Nevada law regarding arrest is given here. A private person can effect an arrest "For a public offense committed or attempted in the person’s presence" (as well as felonies not in the person’s presence). Trespassing is a misdemeanor: the guard, acting as agent of the property owner has given notice to leave the property, the order was ignored, and the person was lawfully arrested. Reasonable force can be used to effect an arrest (e.g. holding a resistant person by the arms) – I assume that is what you mean by "attack".
Now the problem is that under NRS 171.174,
If the arrest is without a warrant, the prisoner shall without
unnecessary delay be taken before a municipal court or a justice of
the peace or other magistrate of the county wherein such an arrest was
made, and such court shall admit such person to bail, if the offense
is bailable, by taking security by way of recognizance for the
appearance of such prisoner before the court having jurisdiction of
such criminal offense.
and NRS 171.178
2. A private person making an arrest without a warrant shall deliver the arrested person without unnecessary delay to a peace officer.
Except as otherwise provided in subsections 5 and 6 and NRS 171.1772,
the peace officer shall take the arrested person without unnecessary
delay before the nearest available magistrate empowered to commit
persons charged with offenses against the laws of the State of Nevada.

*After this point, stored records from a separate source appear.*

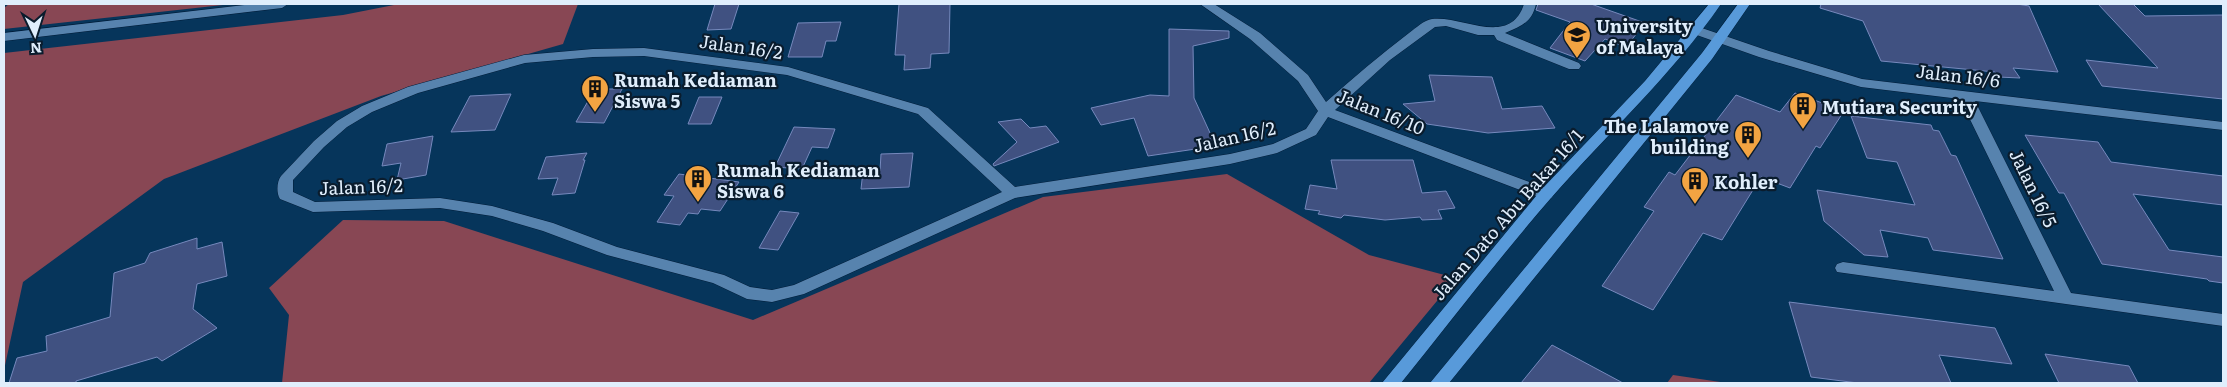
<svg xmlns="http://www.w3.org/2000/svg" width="2227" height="387" viewBox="0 0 2227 387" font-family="Literata,serif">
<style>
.green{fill:#884754}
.building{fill:#405181;stroke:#7689bd}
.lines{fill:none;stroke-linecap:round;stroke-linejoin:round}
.minor-casing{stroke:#001c38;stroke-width:1}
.major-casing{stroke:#001c38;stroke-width:1}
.minor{fill:#5783ae;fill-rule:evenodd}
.major{fill:#589ada;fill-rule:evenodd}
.labels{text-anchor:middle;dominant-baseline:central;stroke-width:4.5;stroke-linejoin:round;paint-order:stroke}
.poi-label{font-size:18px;font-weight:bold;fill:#e0eefc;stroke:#0a1c2d;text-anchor:start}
.street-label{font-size:18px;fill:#e0eefc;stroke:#0a1c2d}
</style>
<rect width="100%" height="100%" fill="#06355b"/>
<path class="green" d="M9 4H232L4 29V8Z
M399 4H578L563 44 381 96 164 179 23 282 4 370V53L343 15Z
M1227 174 1369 255 1456 278 1369 383H282L289 315 269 288 343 220 444 221 753 320 1043 197Z
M1673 375 1727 383H1667Z"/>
<path class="building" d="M715 4H739L731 29 707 30Z
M899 4H950L949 53 931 54 930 68 904 70 905 55H895Z
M1538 4H1591L1645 23 1626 47 1605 39 1585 61 1550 48 1570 22 1536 10Z
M1821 4H2017L2029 6 2058 72 2013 68 2020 78 1998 77 1995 72 1881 61 1863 21 1820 8Z
M2098 4H2133L2145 16 2223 15V99L2102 86 2086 60 2158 68Z
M841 22 836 41H826L822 57H788L798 23Z
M1169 29 1229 31V38L1193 46 1194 98 1216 146 1148 156 1134 118 1101 125 1091 108 1150 95 1169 96Z
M1429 75 1492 77 1502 109 1542 106 1555 128 1488 133 1427 124 1403 104 1435 101Z
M595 89H622L604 123 576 122Z
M1795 93 1844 111 1820 148 1816 146 1790 188 1761 177 1722 240 1703 233 1653 310 1602 286 1654 211 1644 207 1669 172 1675 175 1736 95 1780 112Z
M511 94 495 130 451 132 470 96Z
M699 97H722L711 124H688Z
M1851 116 1931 125 1933 130 1939 131 1951 155 1956 156 2003 259 1933 250 1928 238 1880 230 1888 257 1864 255 1824 221 1817 190 1915 205 1897 162 1867 158Z
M1021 119 1030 128 1046 126 1059 142 994 166 993 164 1017 142 998 122Z
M794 127 835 129 828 148 812 147 802 169 775 167Z
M2025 135 2098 142 2111 162 2223 176V205L2133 194 2169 250 2223 257V283L2209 281 2207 279 2102 264 2064 193H2059Z
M433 136 426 175 397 180 401 163 382 166 387 144Z
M587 153 583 160H585L575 193 552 195 558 178 538 179 546 157Z
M913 153 909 187 861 189 863 171H880L881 154Z
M1331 160H1413L1422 193 1446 191 1455 208 1438 210 1442 219 1422 220 1420 217 1385 220 1344 215 1341 218 1318 214 1320 211 1305 209 1310 185 1337 189Z
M679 174 739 182 720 211 701 209 698 214 688 213 680 225 657 222 674 196 664 195Z
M780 211 799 213 778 250 759 248Z
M197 238V249L222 242 227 276 197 284 193 309 217 328 162 361 157 357 76 381V383H9L17 358 47 351 46 336 110 317 114 273 145 263 150 253Z
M1789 302 1995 328 2012 364 1939 355 1951 383H1858L1811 377Z
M1552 345 1623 383H1521Z
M2045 354 2129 366 2138 383H2059Z"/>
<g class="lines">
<defs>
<path id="minor" d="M253 4H288L282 8 4 41V33Z
M1200 4H1214L1260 33 1308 75 1326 102C1353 78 1380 55 1409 33 1416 28 1424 20 1432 19 1462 15 1510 48 1524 4H1536C1532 22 1522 26 1505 33L1579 63 1581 66 1579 69H1569L1497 40 1494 35H1478L1446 26 1435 27 1390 60 1335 110 1551 190 1554 194 1551 198H1541L1328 117 1316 135 1277 153 1230 164 1015 198 804 294 772 302 747 299 713 283 607 255 543 231 492 216 440 208 313 212 280 199C276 193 277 181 281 176L314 141 337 121 362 106 408 87 524 55 593 49 644 48 788 67 928 108 1015 187 1230 154 1273 144 1306 129 1318 111 1298 81 1250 39ZM644 56 787 75 918 114 1002 192 794 285 772 290 750 287 724 275 617 247 553 223 492 206 440 198 315 202 293 192V180L324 147 347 127 372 112 418 93 525 63 593 57Z
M1696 26 1769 51 1862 79 2223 122V130L1975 101 2071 293 2223 314V326L1837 272 1835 268 1837 264 1843 262 2054 291 1960 99 1861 87 1759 57 1691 33 1690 30Z"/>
<path id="major" d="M1709 4H1721C1672 75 1608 133 1551 198 1499 258 1451 321 1401 383H1382L1541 190 1645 81Z
M1738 4H1750L1712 59 1449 383H1430L1702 53Z"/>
</defs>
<use href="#minor" class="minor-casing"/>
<use href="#major" class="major-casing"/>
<use href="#minor" class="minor"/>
<use href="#major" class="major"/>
</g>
<defs>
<symbol id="university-pin" viewBox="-11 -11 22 30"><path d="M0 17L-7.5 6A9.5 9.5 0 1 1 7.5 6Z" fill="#f3a442" stroke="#0a1c2d"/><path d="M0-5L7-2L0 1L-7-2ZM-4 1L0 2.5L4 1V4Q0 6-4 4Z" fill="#111"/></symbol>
<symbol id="building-pin" viewBox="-11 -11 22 30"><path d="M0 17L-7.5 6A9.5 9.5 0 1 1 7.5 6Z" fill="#f3a442" stroke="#0a1c2d"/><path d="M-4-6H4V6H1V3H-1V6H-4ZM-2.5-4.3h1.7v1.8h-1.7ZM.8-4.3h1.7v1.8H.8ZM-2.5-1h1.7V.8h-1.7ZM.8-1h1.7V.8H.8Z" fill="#111"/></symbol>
</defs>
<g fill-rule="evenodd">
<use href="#university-pin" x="1561" y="19" width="32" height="43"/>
<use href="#building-pin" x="579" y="73" width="32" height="43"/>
<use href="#building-pin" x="1787" y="90" width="32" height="43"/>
<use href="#building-pin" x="1732" y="119" width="32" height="43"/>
<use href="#building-pin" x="682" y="163" width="32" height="43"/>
<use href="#building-pin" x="1679" y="165" width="32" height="43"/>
</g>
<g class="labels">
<g class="poi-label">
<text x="1596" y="25">University<tspan x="1596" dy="21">of Malaya</tspan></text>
<text x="614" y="79">Rumah Kediaman<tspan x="614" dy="21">Siswa 5</tspan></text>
<text x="1822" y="106">Mutiara Security</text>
<text x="1729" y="125" text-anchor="end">The Lalamove<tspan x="1729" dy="21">building</tspan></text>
<text x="717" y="169">Rumah Kediaman<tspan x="717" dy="21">Siswa 6</tspan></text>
<text x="1714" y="181">Kohler</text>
</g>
<g class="street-label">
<text transform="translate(741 46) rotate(8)">Jalan 16/2</text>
<text transform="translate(1958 75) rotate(7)">Jalan 16/6</text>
<text transform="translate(1381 111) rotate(22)">Jalan 16/10</text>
<text transform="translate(1234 136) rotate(-13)">Jalan 16/2</text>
<text transform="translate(361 186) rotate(-2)">Jalan 16/2</text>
<text transform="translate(2034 188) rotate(64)">Jalan 16/5</text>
<text transform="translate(1507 214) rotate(-49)">Jalan Dato Abu Bakar 16/1</text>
</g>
</g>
<rect width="2227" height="387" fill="none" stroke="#e0eefc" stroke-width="10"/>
<g transform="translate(35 35) rotate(176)" stroke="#0a1c2d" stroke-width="4" paint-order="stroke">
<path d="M0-4L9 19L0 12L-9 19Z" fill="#e0eefc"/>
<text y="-8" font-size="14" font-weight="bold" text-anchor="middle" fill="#e0eefc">N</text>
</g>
</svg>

There are three options for the security guard. One is to secure the criminal and deliver him to the police station. Another is to call the police to have the criminal taken (by the police) to court. Option 1 apparently was not taken, and option 2 failed because the police are not obligated to perform prisoner transfer services. Which brings us to the third option that the property-owner decides to give up on the arrest. All of this was done according to law, thus this is not false arrest.